All aircraft were operated under Colgan Air's operating certificate.

Q400 aircraft were scheduled for interior configuration changes to install first class.
Saab 340 aircraft are also operated.

== Headquarters ==
The headquarters of Colgan Air were, at the end of the airline's life, located in Memphis. The headquarters were formerly on the grounds of the Manassas Regional Airport. On Tuesday June 28, 2005, the Prince William County, Virginia, Board of County Supervisors voted to sell 10 acre of land in the Innovation@Prince William business park in Prince William County to Colgan. Colgan Air planned to build a 40000 sqft corporate headquarters and training facility in the business park for $1.7 million (including equipment costs) and move its headquarters from its airport site. Colgan planned to move its administrative and training employees from the headquarters site and other sites in Manassas and Prince William County to the new complex. The company also planned to hire around 90 additional employees as part of the process.

After Pinnacle Airlines Corp. bought Colgan Air in 2007 and made Colgan Air its subsidiary, Pinnacle agreed to keep Colgan's headquarters in Manassas as long as, in the company's words, "it continues to make operational and financial sense for the organization." In 2009, Colgan Air announced that it was moving its headquarters to Memphis to be in proximity to the offices of Pinnacle Airlines, Colgan Air's parent company. Fifty employees were scheduled to transfer to Memphis to work in crew scheduling, dispatch, training, flight operations, and other administrative tasks. While 45 other employees were asked to move to Memphis, they declined so they could stay in the Manassas area. In September 2009, the human resources department was scheduled to stay in Manassas.

In October 2009, Pinnacle tried to get additional incentives from the State of Tennessee as the Colgan headquarters were about to move. During that month, Colgan announced that 20 employees would remain in Manassas to man the two hangars at Manassas Regional Airport. One hundred jobs in Manassas were lost as part of the headquarters move. Helaine Becker, a transportation analyst employed by Jesup & Lamont Securities Corp, believed that the moving of Colgan would help reduce costs; she said that the company did not need two corporate headquarters and that "I think it has more to do with that than anything else."

In 2010, Pinnacle Airlines Corp. considered moving its headquarters to Downtown Memphis and to Olive Branch, Mississippi, and the airline also considered keeping the headquarters in its current location. Pinnacle selected Downtown Memphis, and on October 8, 2010, the airline held a celebration for its decision to move into One Commerce Square in Downtown Memphis. The Center City Commission, the City of Memphis, and Shelby County gave out $10 million in incentives, including free parking, to convince Pinnacle to move to Downtown Memphis.

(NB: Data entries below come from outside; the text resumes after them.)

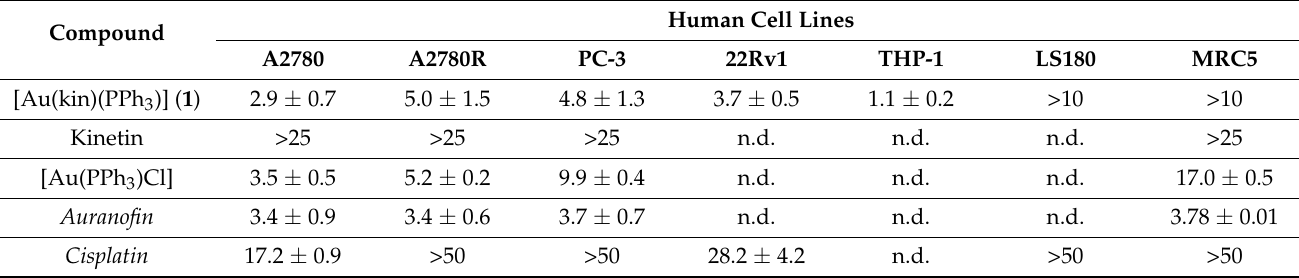
Table 2. The results of in vitro cytotoxicity against selected human cancer cell lines (A2780, A2780R, PC-3, 22Rv, THP-1, and LS180) and healthy (MRC5) cells. IC 50 values are given in µ M together with the standard deviations, and they are based on triplicate experiments. The abbreviation n.d. means that the value has not been determined.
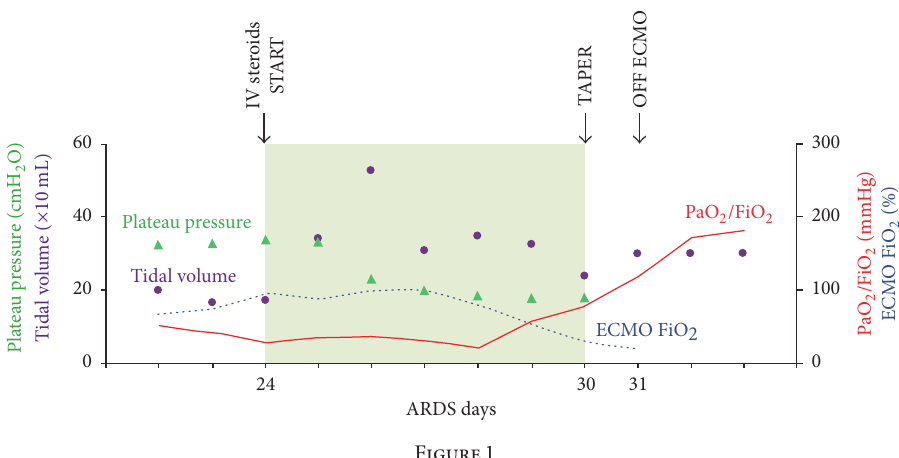
after due to carboxyhemoglobinemia and lactic acidosis.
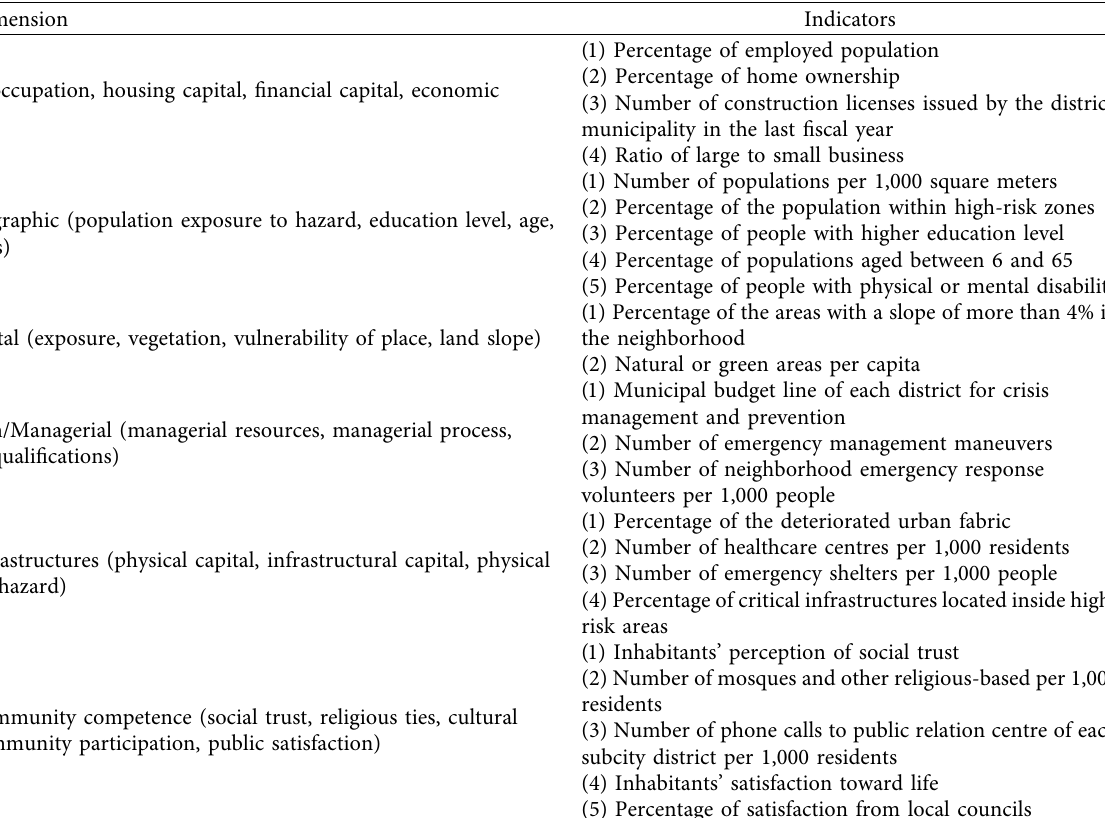
Table 1: Summary of community seismic resilience indicators for each dimension and the main attributes of the dimensions. [28].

== Accidents and incidents ==
- August 26, 2003: Flight 9446, a Beechcraft 1900D (registered N240CJ) operated for US Airways Express as a non-revenue "ferry flight" hit the water off the coast of Yarmouth, Massachusetts, shortly after taking off from Barnstable Municipal Airport in Hyannis, Massachusetts. Both pilots died in the crash.
- February 12, 2009: Flight 3407, a Bombardier Q400 (registered N200WQ) operated for Continental Connection crashed into a house located at 6038 Long Street in Clarence Center, New York, while on approach to Buffalo Niagara International Airport, resulting in 50 deaths. The NTSB report states that pilot error, in particular a non-standard response to stick-shaker system, was the cause of the crash. Secondary causes included pilot fatigue.
- September 7, 2011: Flight 3222, a Saab 340B (registered N352CJ) operated for Continental Connection with 23 passengers en route from Houston, Texas, to Lake Charles Regional Airport in Lake Charles, Louisiana, landed at nearby Southland Field in Carlyss, which was a similarly oriented airport located southwest of the intended destination.